Dataset extract »
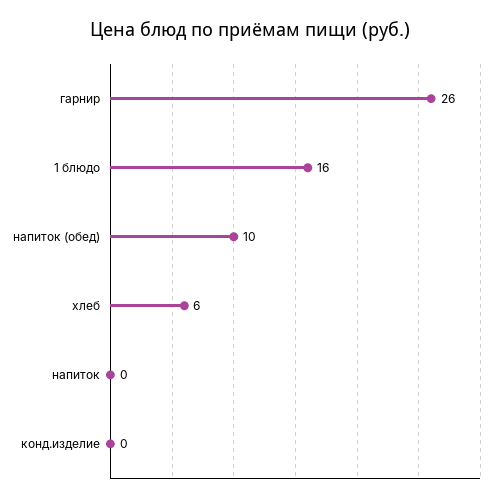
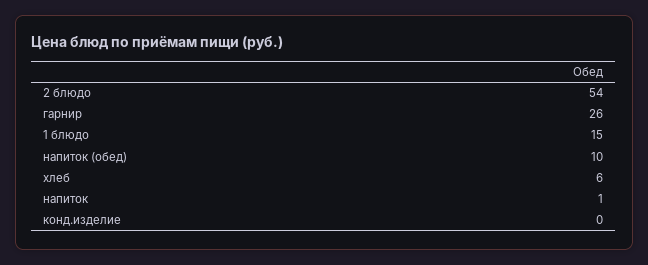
1 блюдо: 16 -> 15
напиток: 0 -> 1
2 блюдо: none -> 54

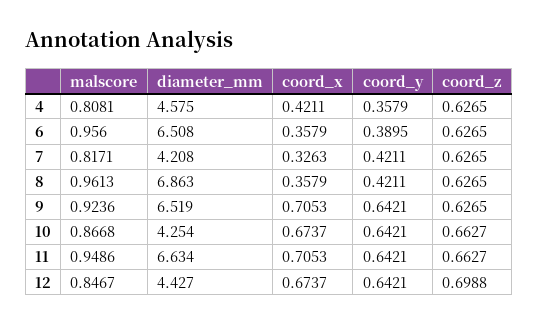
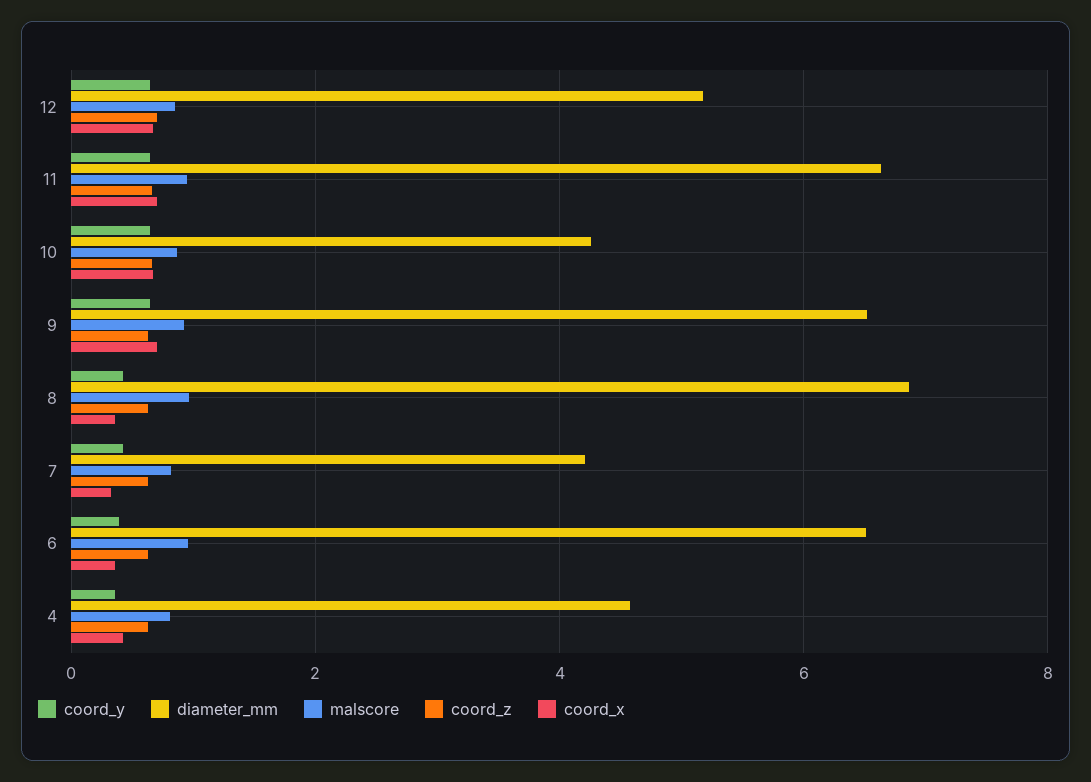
diameter_mm, 12: 4.427 -> 5.2

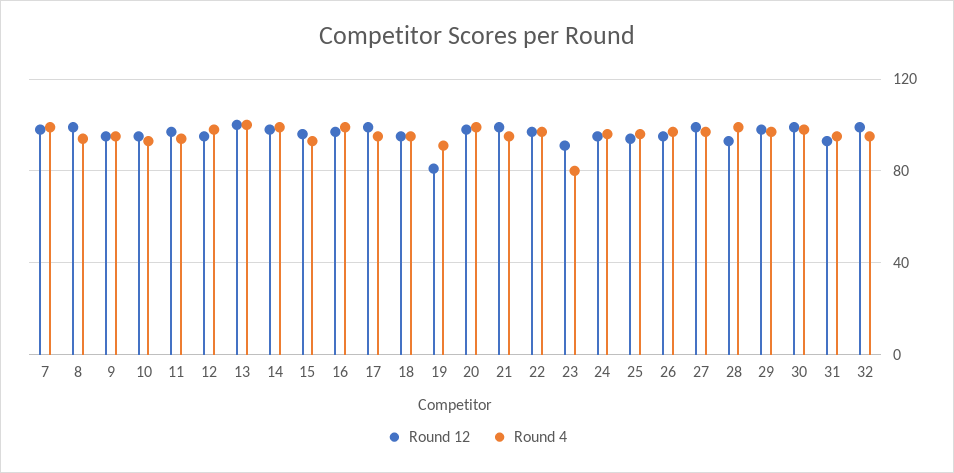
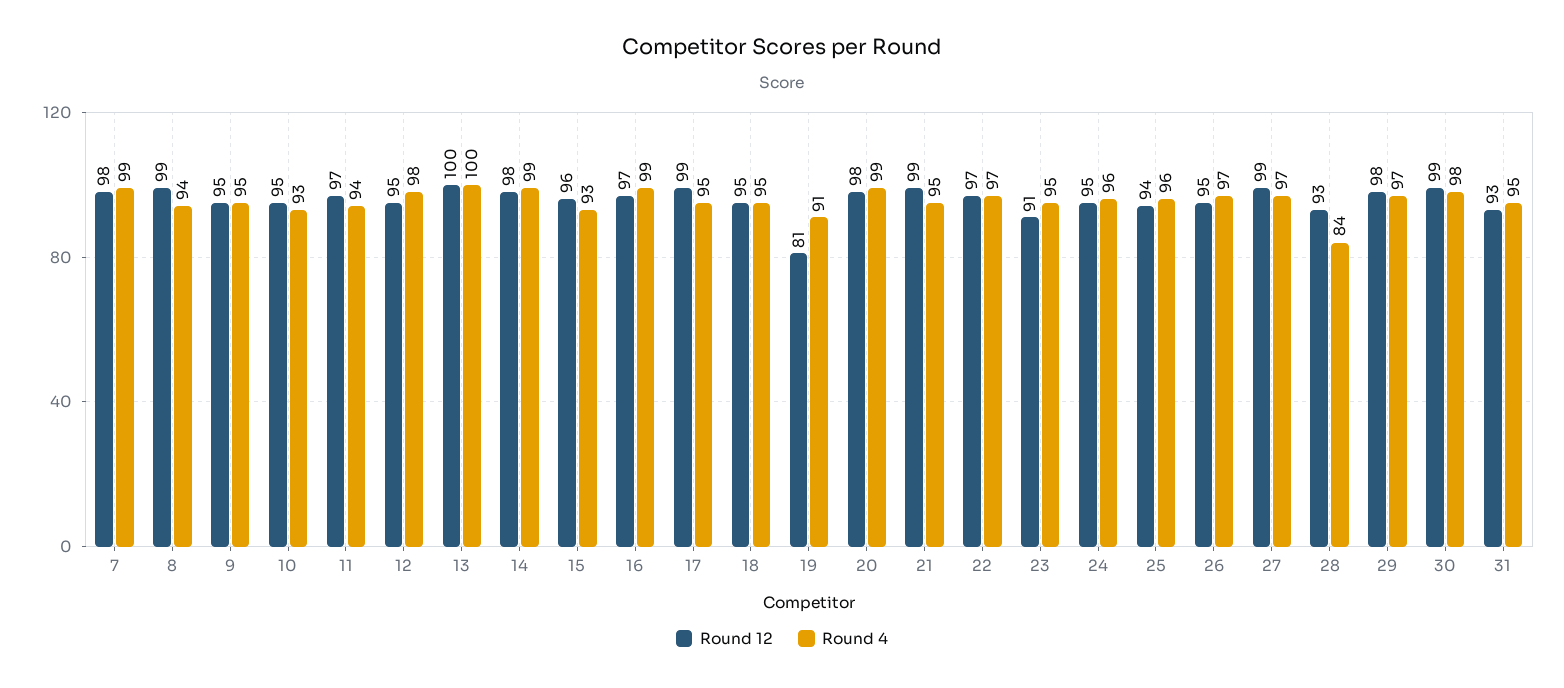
Round 4, 23: 80 -> 95
Round 4, 28: 100 -> 84
Round 12, 32: 100 -> none
Round 4, 32: 95 -> none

Task details »
Leaving out the pictures, output each line above exactly as it is.

Result of the task »
1 блюдо: 16 -> 15
напиток: 0 -> 1
2 блюдо: none -> 54

diameter_mm, 12: 4.427 -> 5.2

Round 4, 23: 80 -> 95
Round 4, 28: 100 -> 84
Round 12, 32: 100 -> none
Round 4, 32: 95 -> none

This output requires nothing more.